** Your task **
Once the line containing "index mcp: (930, 579)" is found in the listing below, return it and each line after it through the last, exactly as given.

** Data extract **
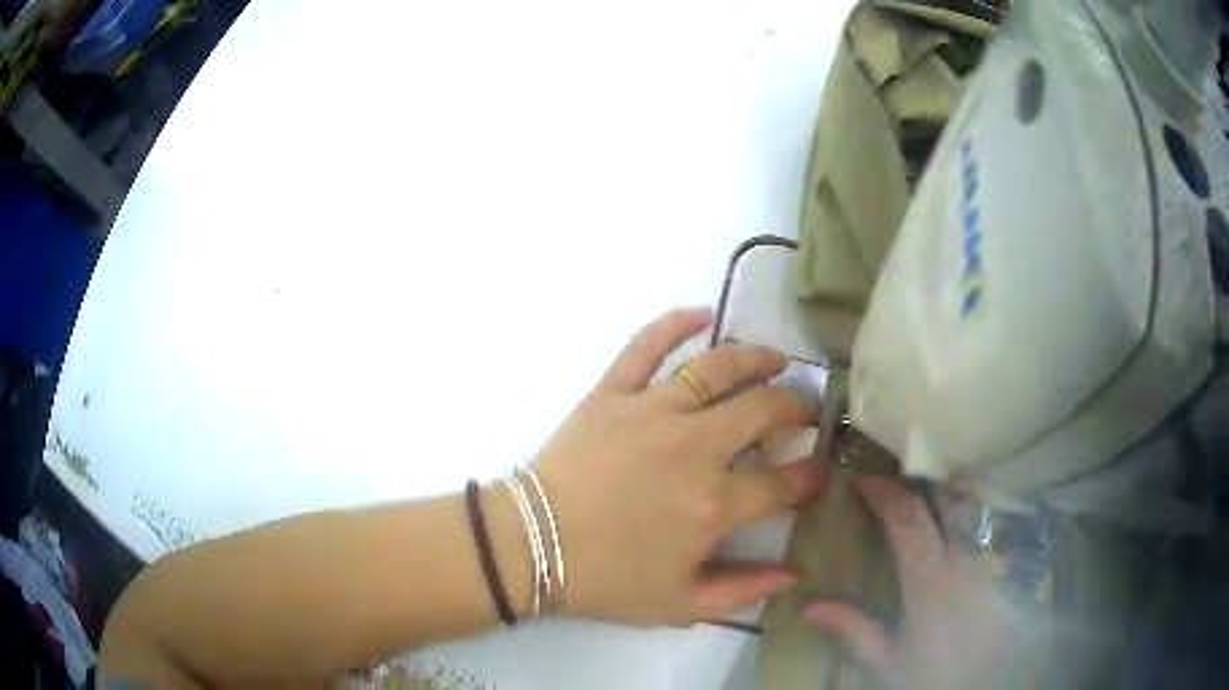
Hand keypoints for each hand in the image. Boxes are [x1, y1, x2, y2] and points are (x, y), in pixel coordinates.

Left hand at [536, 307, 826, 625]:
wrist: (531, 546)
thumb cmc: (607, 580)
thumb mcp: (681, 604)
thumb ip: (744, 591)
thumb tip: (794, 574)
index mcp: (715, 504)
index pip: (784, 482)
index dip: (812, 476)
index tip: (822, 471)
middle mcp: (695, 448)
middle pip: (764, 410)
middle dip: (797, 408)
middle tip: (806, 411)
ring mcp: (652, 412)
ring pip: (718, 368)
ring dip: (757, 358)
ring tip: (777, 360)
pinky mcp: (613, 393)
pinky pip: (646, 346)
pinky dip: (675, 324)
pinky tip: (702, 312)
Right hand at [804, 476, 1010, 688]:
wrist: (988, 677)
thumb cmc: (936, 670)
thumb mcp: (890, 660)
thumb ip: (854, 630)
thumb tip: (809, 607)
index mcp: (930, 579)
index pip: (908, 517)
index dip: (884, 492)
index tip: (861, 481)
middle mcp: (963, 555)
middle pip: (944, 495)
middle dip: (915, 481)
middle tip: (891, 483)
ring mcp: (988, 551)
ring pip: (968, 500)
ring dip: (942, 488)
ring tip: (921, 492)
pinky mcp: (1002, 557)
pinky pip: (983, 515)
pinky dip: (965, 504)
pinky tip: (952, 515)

** Exercise answer **
index mcp: (930, 579)
index pip: (908, 517)
index dip: (884, 492)
index tip: (861, 481)
middle mcp: (963, 555)
middle pip: (944, 495)
middle dip: (915, 481)
middle tip: (891, 483)
ring mcp: (988, 551)
ring pip: (968, 500)
ring dip: (942, 488)
ring tip: (921, 492)
pinky mcp: (1002, 557)
pinky pip: (983, 515)
pinky dip: (965, 504)
pinky tip: (952, 515)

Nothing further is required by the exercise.